Task requirements
Your answer should hold exactly the lines from the line containing "controlar a dívida" through the end of the entries that follow.

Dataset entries

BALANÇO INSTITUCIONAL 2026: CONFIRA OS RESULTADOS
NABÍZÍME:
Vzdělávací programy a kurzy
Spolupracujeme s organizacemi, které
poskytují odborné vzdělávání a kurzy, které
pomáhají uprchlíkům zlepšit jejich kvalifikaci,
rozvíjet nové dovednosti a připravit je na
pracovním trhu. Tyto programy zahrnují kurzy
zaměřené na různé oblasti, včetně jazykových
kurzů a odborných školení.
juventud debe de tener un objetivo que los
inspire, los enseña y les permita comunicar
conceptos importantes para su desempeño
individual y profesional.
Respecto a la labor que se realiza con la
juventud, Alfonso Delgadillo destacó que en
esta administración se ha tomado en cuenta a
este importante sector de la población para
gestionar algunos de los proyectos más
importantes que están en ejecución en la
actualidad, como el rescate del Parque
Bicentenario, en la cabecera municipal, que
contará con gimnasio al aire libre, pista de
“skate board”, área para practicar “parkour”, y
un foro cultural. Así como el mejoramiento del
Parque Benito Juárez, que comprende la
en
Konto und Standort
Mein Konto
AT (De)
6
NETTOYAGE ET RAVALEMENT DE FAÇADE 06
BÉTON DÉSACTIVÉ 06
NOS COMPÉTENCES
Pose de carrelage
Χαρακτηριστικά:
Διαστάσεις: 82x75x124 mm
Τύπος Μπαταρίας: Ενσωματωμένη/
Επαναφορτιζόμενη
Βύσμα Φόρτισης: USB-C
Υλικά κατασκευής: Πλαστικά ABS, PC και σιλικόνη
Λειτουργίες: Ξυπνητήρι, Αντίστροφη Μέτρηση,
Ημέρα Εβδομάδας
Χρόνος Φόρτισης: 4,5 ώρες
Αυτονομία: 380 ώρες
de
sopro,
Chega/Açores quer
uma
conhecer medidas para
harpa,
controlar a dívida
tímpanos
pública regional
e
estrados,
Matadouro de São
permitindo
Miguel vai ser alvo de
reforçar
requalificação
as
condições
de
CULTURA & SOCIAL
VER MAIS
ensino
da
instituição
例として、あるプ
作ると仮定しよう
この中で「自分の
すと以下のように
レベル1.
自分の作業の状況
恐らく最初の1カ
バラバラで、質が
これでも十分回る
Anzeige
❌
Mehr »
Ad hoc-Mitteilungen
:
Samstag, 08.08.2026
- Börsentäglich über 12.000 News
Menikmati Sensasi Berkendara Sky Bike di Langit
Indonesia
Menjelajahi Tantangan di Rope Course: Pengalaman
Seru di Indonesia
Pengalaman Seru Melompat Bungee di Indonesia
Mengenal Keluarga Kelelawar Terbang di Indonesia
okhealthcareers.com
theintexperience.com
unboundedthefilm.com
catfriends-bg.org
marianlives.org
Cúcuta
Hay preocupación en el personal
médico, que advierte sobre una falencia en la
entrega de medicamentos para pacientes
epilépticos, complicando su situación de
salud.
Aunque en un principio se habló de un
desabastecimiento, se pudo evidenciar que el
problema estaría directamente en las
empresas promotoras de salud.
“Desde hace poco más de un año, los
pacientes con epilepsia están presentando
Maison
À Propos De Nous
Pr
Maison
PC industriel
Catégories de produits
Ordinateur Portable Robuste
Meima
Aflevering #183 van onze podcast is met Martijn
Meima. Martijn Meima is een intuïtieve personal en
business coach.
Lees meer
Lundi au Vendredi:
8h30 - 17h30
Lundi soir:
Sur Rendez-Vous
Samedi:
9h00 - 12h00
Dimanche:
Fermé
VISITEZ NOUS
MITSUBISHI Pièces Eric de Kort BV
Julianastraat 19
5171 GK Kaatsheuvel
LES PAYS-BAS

Exercise output
controlar a dívida
tímpanos
pública regional
e
estrados,
Matadouro de São
permitindo
Miguel vai ser alvo de
reforçar
requalificação
as
condições
de
CULTURA & SOCIAL
VER MAIS
ensino
da
instituição
例として、あるプ
作ると仮定しよう
この中で「自分の
すと以下のように
レベル1.
自分の作業の状況
恐らく最初の1カ
バラバラで、質が
これでも十分回る
Anzeige
❌
Mehr »
Ad hoc-Mitteilungen
:
Samstag, 08.08.2026
- Börsentäglich über 12.000 News
Menikmati Sensasi Berkendara Sky Bike di Langit
Indonesia
Menjelajahi Tantangan di Rope Course: Pengalaman
Seru di Indonesia
Pengalaman Seru Melompat Bungee di Indonesia
Mengenal Keluarga Kelelawar Terbang di Indonesia
okhealthcareers.com
theintexperience.com
unboundedthefilm.com
catfriends-bg.org
marianlives.org
Cúcuta
Hay preocupación en el personal
médico, que advierte sobre una falencia en la
entrega de medicamentos para pacientes
epilépticos, complicando su situación de
salud.
Aunque en un principio se habló de un
desabastecimiento, se pudo evidenciar que el
problema estaría directamente en las
empresas promotoras de salud.
“Desde hace poco más de un año, los
pacientes con epilepsia están presentando
Maison
À Propos De Nous
Pr
Maison
PC industriel
Catégories de produits
Ordinateur Portable Robuste
Meima
Aflevering #183 van onze podcast is met Martijn
Meima. Martijn Meima is een intuïtieve personal en
business coach.
Lees meer
Lundi au Vendredi:
8h30 - 17h30
Lundi soir:
Sur Rendez-Vous
Samedi:
9h00 - 12h00
Dimanche:
Fermé
VISITEZ NOUS
MITSUBISHI Pièces Eric de Kort BV
Julianastraat 19
5171 GK Kaatsheuvel
LES PAYS-BAS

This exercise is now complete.